Using as many post-admission variables as possible to evaluate the predictive power and pooling predictions across both sets, the researchers concluded that this provided a more sensitive prediction for discharge, but less so for mortality risk, at 79% versus 61%, respectively. When the data was used to predict the outcome in another hospital rather than the same one, the predictive accuracy was lower; however, the difference was not very large.
This suggests that the model performs relatively well when used in a different setting.
Using only data on patients who eventually failed to survive, the investigators explored the factors influencing the accuracy of the predictions. This led to the identification of time since COVID-19-related admission, history of coronary artery disease (CAD), and non-Caucasian ethnicity as the three most important factors affecting accuracy.
When linear regression was performed, they found that only a history of CAD improved the median predictive accuracy.
The researchers showed that a number of biomarkers whose measures show changes over the hospital course of a COVID-19 patient are useful prognostic factors by externally validating their performance. Several single markers were measured at the single point of admission to associate with a higher mortality risk for both cohorts, notably reduced eosinophils, lymphocytes, and platelets, with high blood urea levels.
Conversely, some variables that contribute little if only their admission values are used were identified, though their dynamic changes do have significant predictive accuracy. These include the higher mean corpuscular volume (MCV) and the lower mean corpuscular hemoglobin concentration (MCHC) over time. Importantly, this was not validated in the other study cohort.
These findings demonstrate that dynamic biomarkers are potentially very important in assessing patient mortality risk in quantitative terms, as well as underlining the need to validate all such predictive models externally.

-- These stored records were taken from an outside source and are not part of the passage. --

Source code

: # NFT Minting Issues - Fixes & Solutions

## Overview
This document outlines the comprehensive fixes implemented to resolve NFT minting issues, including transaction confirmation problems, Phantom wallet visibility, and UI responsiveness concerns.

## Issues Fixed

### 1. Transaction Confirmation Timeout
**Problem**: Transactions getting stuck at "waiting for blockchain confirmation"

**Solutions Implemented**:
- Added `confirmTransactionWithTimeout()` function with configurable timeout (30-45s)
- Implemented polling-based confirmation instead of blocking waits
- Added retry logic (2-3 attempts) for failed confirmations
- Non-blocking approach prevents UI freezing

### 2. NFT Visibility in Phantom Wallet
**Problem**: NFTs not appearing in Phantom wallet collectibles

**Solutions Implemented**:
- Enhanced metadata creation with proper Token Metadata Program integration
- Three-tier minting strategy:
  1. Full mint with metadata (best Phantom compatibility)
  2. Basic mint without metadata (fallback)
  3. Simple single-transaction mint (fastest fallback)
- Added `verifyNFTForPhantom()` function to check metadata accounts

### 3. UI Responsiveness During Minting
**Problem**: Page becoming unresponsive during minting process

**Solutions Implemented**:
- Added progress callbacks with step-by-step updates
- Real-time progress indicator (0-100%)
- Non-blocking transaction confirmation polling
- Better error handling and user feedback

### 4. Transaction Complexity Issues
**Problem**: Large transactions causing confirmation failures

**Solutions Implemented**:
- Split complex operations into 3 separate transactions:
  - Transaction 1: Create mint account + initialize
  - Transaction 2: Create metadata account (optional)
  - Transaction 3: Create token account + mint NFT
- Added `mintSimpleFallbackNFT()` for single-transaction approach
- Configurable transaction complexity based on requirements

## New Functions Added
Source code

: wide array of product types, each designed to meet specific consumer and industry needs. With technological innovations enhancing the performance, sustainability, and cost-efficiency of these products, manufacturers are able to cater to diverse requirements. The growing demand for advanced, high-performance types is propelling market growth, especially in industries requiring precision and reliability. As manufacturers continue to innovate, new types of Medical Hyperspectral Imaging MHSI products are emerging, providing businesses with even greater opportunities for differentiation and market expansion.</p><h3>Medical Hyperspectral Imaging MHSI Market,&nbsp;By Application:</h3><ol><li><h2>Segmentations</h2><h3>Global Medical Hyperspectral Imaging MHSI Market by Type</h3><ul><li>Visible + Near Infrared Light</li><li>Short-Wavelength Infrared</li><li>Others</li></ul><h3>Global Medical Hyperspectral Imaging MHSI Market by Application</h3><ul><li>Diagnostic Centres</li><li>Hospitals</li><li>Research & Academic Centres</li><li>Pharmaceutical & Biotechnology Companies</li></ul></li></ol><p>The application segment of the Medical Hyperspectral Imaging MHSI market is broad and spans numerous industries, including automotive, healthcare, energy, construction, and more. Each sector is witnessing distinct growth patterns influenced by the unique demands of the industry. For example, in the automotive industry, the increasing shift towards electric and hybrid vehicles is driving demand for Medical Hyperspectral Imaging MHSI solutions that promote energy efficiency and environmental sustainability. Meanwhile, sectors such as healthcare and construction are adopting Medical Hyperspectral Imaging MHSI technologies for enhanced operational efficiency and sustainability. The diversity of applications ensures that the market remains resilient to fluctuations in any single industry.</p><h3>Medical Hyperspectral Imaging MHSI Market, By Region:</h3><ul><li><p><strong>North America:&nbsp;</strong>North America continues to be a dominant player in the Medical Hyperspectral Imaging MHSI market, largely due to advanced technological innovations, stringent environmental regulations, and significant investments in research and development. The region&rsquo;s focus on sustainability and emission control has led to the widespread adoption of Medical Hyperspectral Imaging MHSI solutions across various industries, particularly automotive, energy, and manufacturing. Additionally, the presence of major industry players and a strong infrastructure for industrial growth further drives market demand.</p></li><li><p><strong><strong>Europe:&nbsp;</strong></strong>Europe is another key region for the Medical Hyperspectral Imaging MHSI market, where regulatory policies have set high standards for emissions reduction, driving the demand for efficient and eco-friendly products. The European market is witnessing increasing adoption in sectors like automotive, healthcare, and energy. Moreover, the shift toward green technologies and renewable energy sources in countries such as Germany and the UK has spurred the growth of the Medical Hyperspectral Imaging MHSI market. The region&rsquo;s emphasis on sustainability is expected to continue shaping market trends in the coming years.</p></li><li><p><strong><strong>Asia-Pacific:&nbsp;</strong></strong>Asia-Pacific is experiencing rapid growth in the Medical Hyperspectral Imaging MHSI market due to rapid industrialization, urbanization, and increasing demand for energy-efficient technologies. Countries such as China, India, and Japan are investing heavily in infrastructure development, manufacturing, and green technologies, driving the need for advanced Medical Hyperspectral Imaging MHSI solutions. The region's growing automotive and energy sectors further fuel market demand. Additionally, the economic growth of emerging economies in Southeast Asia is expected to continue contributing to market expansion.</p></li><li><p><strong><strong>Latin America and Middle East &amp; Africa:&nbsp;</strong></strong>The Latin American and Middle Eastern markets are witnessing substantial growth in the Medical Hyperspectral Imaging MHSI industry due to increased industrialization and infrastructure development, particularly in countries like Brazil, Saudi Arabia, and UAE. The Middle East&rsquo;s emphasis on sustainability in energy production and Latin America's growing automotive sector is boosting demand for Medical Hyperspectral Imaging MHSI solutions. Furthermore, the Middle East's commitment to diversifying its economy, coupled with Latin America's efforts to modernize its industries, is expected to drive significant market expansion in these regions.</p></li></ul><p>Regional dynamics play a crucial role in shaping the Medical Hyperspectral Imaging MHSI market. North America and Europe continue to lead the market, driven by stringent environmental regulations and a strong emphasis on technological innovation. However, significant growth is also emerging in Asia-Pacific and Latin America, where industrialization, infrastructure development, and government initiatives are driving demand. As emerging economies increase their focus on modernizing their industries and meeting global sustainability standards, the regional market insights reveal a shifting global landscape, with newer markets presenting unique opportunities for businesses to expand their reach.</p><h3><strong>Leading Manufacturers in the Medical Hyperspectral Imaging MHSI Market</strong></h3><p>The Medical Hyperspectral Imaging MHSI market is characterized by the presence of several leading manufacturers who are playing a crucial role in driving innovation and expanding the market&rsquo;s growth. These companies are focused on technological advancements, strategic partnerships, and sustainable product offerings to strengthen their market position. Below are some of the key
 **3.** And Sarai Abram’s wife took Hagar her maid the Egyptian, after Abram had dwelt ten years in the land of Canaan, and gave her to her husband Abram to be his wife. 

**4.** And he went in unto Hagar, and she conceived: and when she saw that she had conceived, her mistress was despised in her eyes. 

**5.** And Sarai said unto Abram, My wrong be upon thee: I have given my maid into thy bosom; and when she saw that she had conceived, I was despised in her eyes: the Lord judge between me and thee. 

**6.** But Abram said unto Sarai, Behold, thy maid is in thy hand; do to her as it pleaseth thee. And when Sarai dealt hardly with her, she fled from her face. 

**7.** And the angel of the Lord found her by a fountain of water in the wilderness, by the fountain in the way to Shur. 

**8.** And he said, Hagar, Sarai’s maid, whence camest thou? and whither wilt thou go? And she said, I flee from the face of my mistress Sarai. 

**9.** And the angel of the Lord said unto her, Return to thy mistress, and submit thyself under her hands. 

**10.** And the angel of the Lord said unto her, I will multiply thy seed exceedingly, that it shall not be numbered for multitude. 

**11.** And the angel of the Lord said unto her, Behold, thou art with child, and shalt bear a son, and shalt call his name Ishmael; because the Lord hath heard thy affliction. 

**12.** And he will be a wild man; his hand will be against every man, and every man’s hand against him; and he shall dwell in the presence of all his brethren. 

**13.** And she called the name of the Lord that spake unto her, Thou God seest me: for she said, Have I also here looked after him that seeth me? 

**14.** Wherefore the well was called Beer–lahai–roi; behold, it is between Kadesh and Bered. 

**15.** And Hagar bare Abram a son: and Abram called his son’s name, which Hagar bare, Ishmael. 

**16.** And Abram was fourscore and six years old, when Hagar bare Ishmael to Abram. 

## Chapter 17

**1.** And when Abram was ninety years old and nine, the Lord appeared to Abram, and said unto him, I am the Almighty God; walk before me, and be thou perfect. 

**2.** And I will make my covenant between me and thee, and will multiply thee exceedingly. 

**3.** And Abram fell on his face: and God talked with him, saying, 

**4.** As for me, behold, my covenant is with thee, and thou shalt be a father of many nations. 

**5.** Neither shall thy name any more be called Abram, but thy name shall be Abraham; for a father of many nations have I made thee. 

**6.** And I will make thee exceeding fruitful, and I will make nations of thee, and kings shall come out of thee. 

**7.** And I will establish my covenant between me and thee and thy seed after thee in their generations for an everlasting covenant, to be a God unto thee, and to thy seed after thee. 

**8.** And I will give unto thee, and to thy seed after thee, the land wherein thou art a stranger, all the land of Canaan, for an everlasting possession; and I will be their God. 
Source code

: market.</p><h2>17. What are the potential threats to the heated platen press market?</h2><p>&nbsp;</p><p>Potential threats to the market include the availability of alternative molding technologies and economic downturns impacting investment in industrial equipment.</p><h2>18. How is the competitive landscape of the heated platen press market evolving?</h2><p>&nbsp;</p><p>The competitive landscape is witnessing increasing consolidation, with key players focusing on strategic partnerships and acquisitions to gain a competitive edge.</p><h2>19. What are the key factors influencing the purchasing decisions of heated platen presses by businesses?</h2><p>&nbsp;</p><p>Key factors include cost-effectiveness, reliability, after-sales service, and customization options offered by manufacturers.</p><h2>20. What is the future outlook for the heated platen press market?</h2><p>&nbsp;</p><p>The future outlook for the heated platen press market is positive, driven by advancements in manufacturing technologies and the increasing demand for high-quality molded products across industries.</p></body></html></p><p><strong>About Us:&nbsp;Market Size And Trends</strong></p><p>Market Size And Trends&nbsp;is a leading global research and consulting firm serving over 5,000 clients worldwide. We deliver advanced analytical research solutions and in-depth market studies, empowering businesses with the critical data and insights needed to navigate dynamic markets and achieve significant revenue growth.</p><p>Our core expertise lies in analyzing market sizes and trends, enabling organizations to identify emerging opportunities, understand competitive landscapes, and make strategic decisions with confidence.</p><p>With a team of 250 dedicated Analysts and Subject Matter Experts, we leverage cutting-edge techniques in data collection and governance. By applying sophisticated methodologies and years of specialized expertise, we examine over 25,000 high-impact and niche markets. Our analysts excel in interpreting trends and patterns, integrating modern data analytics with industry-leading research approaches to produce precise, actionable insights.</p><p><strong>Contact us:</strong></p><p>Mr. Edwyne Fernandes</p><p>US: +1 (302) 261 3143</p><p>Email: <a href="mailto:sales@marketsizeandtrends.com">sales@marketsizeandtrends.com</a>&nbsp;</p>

The Bayesian Markov model used here was more accurate in predicting discharge than death, thereby indicating that more work must be conducted to develop an acceptable prognostic model for hospitalized COVID-19 patients. Some factors that are important for this purpose, but are measured only at presentation, need to be evaluated dynamically.
These include markers of inflammation, myocardial injury, acute respiratory distress syndrome (ARDS), and coagulopathy, as well as chemokines and cytokines, as these all indicate progressive disease, which is an important factor in mortality risk.
The changes in some of these biomarkers following treatment were also not factored in. For instance, mechanical ventilation could affect carbon dioxide (CO2) values and some anti-inflammatory therapies such as tocilizumab or corticosteroids could drive down inflammatory markers.
Again, the effects of novel variants and the phase of the pandemic need to be included, as well as the type of treatment setting, which could improve survival odds over time.
The model used in the current study provided reasonably good estimates in both cohorts. This does not mean that it should be adopted for use in a clinical setting, as it has to be trained across a much larger set of patients, evaluated in much larger datasets, and over many different settings.
Following such validation, the simplicity of use, its cost-effectiveness, superiority, if any, to existing models, and the eventual benefit to the patient in terms of improved outcome, must be shown before it can be widely adopted.
medRxiv publishes preliminary scientific reports that are not peer-reviewed and, therefore, should not be regarded as conclusive, guide clinical practice/health-related behavior, or treated as established information.